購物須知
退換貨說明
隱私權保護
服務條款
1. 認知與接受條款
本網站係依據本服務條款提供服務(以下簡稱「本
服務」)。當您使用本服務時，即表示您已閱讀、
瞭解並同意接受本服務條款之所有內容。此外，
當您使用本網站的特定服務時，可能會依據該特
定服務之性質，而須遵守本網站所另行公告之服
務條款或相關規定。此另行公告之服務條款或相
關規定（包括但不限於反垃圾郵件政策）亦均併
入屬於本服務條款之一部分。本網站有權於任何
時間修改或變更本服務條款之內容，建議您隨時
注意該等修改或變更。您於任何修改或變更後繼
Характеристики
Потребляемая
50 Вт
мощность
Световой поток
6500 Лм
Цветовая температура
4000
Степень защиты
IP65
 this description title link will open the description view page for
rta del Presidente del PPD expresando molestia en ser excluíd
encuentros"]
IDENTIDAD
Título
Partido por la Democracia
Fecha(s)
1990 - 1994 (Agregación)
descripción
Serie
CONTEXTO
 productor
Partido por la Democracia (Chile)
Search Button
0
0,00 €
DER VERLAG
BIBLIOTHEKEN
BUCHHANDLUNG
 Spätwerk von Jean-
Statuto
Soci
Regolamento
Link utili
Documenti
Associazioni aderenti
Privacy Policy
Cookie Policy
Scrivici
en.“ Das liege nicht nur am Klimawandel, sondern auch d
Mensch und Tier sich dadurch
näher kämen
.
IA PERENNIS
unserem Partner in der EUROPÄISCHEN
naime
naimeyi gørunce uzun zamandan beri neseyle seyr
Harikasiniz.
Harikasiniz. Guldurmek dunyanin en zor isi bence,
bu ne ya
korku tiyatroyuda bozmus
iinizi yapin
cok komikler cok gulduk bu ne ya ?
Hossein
----------
Conti le righe del materiale riportato sopra in cui compare la stringa "Harikasiniz", distinguendo tra maiuscole e minuscole. Indichi soltanto il numero.

Risposta scritta:
2